Wolf's first book was mostly about theory. It was about how Christians can  exercise their faith in the public sphere. In the second book, Public Faith in Action: How to Think Carefully, Engage Wisely, and Vote with Integrity, gives instruction on how to pursue the common good in the public sphere. The authors state, speaking of the first book, "It sketched a vision of a publicly engaged Christian faith that affirms pluralism as a political project, and it argued that the Christian faith's deepest convictions support just such an approach to public engagement" (ix-x). The second book picks up where the first book left off. It "explores what kind of virtues and commitments should inform the public engagement of the followers of Christ" (x). The book is divided into three parts. In the first part it discusses the commitments needed for public engagement. The second part discusses the convictions for public engagement. It is the biggest part of the book. The author discuss many of those issues that are discussed publicly: wealth, the environment, education, work and rest, poverty, borrowing and lending, marriage and family, new life, health and sickness, aging life, ending life, migration, policing, punishment, war, torture, and freedom of religion. This is a very helpful section for the reader. The author helps the read to see the essential points of each issue. He tries to take a position that is fair to all sides. In addition, he offers areas where there is room for debate. Lastly in each of these chapters there is an annotated bibliography for both introductory reading and advanced study.

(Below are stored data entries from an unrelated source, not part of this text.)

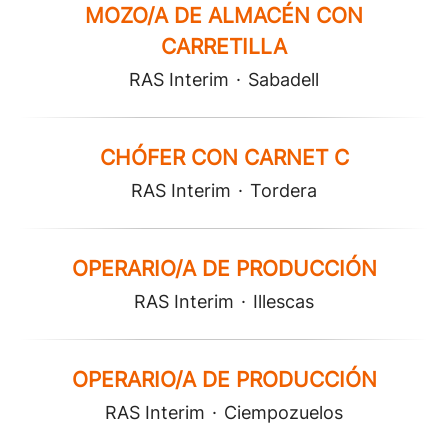
MOZO/A DE ALMACÉN CON
CARRETILLA
RAS Interim
·
Sabadell
CHÓFER CON CARNET C
RAS Interim
·
Tordera
OPERARIO/A DE PRODUCCIÓN
RAS Interim
·
Illescas
OPERARIO/A DE PRODUCCIÓN
RAS Interim
·
Ciempozuelos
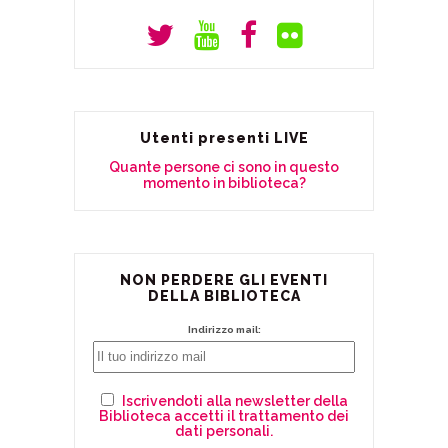
Utenti presenti LIVE
Quante persone ci sono in questo
momento in biblioteca?
NON PERDERE GLI EVENTI
DELLA BIBLIOTECA
Indirizzo mail:
Iscrivendoti alla newsletter della
Biblioteca accetti il trattamento dei
dati personali.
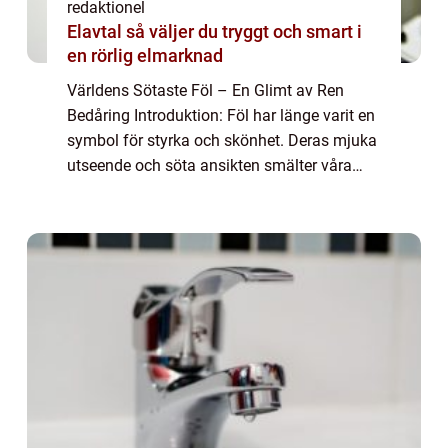
redaktionel
Elavtal så väljer du tryggt och smart i
en rörlig elmarknad
Världens Sötaste Föl – En Glimt av Ren
Bedåring Introduktion: Föl har länge varit en
symbol för styrka och skönhet. Deras mjuka
utseende och söta ansikten smälter våra
hjärtan och får oss att överväldigas av deras
charm. I denna artikel kommer ...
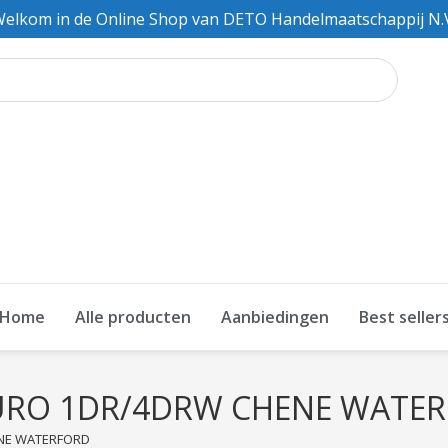
elkom in de Online Shop van DETO Handelmaatschappij N.
Home
Alle producten
Aanbiedingen
Best seller
RO 1DR/4DRW CHENE WATE
NE WATERFORD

In the last part Wolf describes the virtues needed to participate in the public sphere. He has a chapter for each virtue: courage, humility, justice, respect, and compassion. For example, the chapter on respect, the author asserts, "Every society is divided by strong disagreements about the important issues of its common life, from tax policy to immigration. Further complicating the picture, most people today live in pluralistic societies with numerous ethnic, religious, and class groups. People with different and sometimes clashing visions of the good life have to live with one another" (202). Besides, they have to live with the injustices from the past. For example, the current divide over police and racial profiling and the killing of unarmed persons. Disrespect to others just makes the situation worse and it does not conform to the character of Christ.

Wolf's two books on Public Faith are a gift to the Christian reader. The Christ is often confused by the rhetoric used on all sides. In addition, they are not sure how the Christian faith applies to these issues. It is even more confusing because there are Christians who represent all sides on the political spectrum. Currently, you often hear of a cultural war between red and blue states. It seems war is not the best metaphor since it might increase hostility. These two books will make the Christian believer more informed on these issues and how to better engage their culture.